Keduanya menegaskan bahwa kesetaraan gender dan inklusi sosial bukan sekadar jargon pembangunan, tetapi pendekatan nyata agar tak ada satu pun yang tertinggal. Melalui kisah “Tini”, seorang perempuan difabel yang mengalami diskriminasi berlapis, peserta diajak memahami bagaimana identitas sosial, norma budaya, dan kebijakan publik dapat saling berinteraksi menciptakan ketimpangan.

“Narasi inklusif bukan tentang belas kasihan, tapi tentang keadilan representasi,” tegas Hajar Nur Setyowati.

Ia menambahkan, jurnalisme dan literasi yang berperspektif GEDSI memiliki peran penting untuk menghapus stigma dan mendorong transformasi sosial.

Materi berikutnya dibawakan oleh Ridha Basri, Redaktur Suara Muhammadiyah, dengan tema “Menggali Ide”. Ridha mengajak peserta menemukan inspirasi dari pengalaman, bacaan, maupun fenomena sehari-hari.

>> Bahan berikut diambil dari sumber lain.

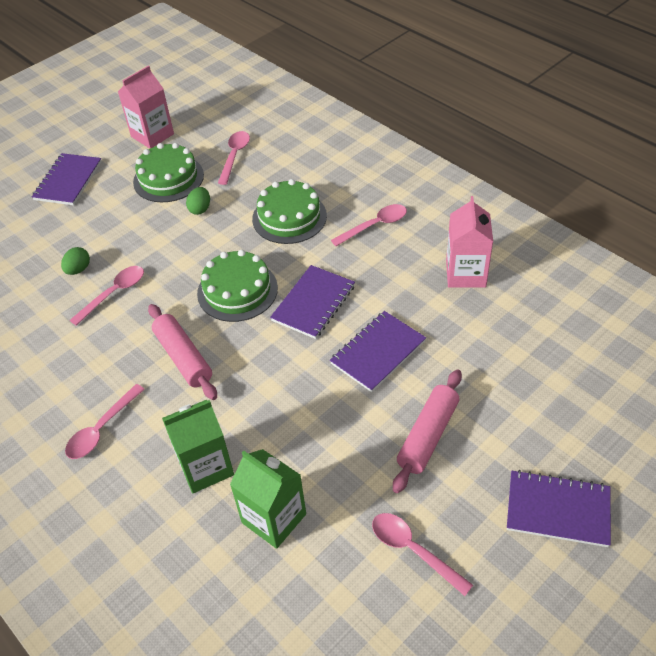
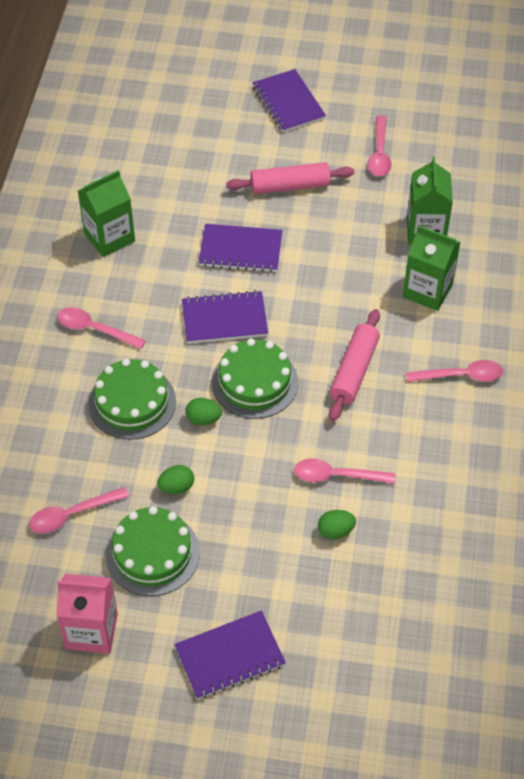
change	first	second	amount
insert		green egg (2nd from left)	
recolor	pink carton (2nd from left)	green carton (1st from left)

“Penulis yang tajam bukan yang paling pintar, tapi yang paling peka. Mereka mampu melihat makna di balik peristiwa sederhana,” ujarnya.

Ridha menekankan bahwa menulis bukan sekadar merangkai kata, melainkan proses memahami dunia dan mengusulkan perubahan. Kegelisahan sosial, menurutnya, adalah motor ide yang kuat.

“Tulisan yang lahir dari empati selalu lebih berdaya daripada tulisan yang hanya lahir dari opini,” tambahnya.

Sesi ketiga menghadirkan Hera Diani, jurnalis senior sekaligus pendiri Magdalene.co, dengan materi “Teknik Menulis Populer”. Hera berbagi pengalaman bagaimana menulis isu-isu berat seperti gender dan disabilitas dengan gaya ringan, naratif, dan tetap empatik.

“Tugas penulis bukan membuat orang tahu lebih banyak, tapi membuat mereka peduli lebih dalam,” kata Hera. Ia menekankan pentingnya sudut pandang yang kuat, narasi personal, serta diksi yang membumi agar tulisan dapat menjangkau pembaca lintas latar belakang.

Dalam sesi ini, peserta berlatih mengubah data menjadi cerita yang hidup. Melalui teknik analogi dan kisah nyata, mereka belajar menulis secara humanis.

“Kesetaraan itu seperti dua orang mendayung perahu, kalau hanya satu yang mendayung, perahu tidak akan maju,” ujar Hera memberikan contoh metafora inklusi.

Selain materi teknis, peserta juga mendapatkan sesi “Menemukan Suara, Membangun Narasi” yang diadaptasi dari modul Saraswati N.. Sesi ini menekankan pentingnya personal branding bagi penulis muda.

“Your name is your brand, your story is your power,” menjadi pesan utama sesi ini. Peserta diajak mengenali kekuatan diri, membangun gaya menulis khas, dan memilih platform digital yang sesuai dengan karakter audiensnya.

Di akhir kegiatan, peserta melakukan refleksi dengan menulis isu GEDSI yang paling dekat dengan pengalaman mereka, mulai dari kesetaraan pendidikan, hak disabilitas, hingga stereotip gender dalam komunitas keagamaan.

Tulisan-tulisan hasil refleksi tersebut akan dipublikasikan di Suara ‘Aisyiyah dan jaringan media Muhammadiyah sebagai bentuk kontribusi nyata dalam membangun budaya literasi inklusif.

Dengan semangat kolaboratif dan reflektif, Writership Academy bukan hanya pelatihan menulis, tetapi juga gerakan membangun narasi kesetaraan di kalangan muda Muhammadiyah. Melalui tulisan yang akurat, empatik, dan berperspektif GEDSI, para peserta diharapkan tumbuh menjadi penulis pencerah yang tak hanya menyuarakan keadilan, tetapi juga mewujudkannya dalam kehidupan nyata.